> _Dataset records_
>> BEGIN
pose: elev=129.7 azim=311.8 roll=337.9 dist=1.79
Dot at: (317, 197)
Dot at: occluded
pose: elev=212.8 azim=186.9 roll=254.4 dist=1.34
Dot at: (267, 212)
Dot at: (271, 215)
>> END
> _EXERCISE PROMPT_
Copy all of the entries above word for word, leaving every line unchanged.

> _REPLY_
pose: elev=129.7 azim=311.8 roll=337.9 dist=1.79
Dot at: (317, 197)
Dot at: occluded
pose: elev=212.8 azim=186.9 roll=254.4 dist=1.34
Dot at: (267, 212)
Dot at: (271, 215)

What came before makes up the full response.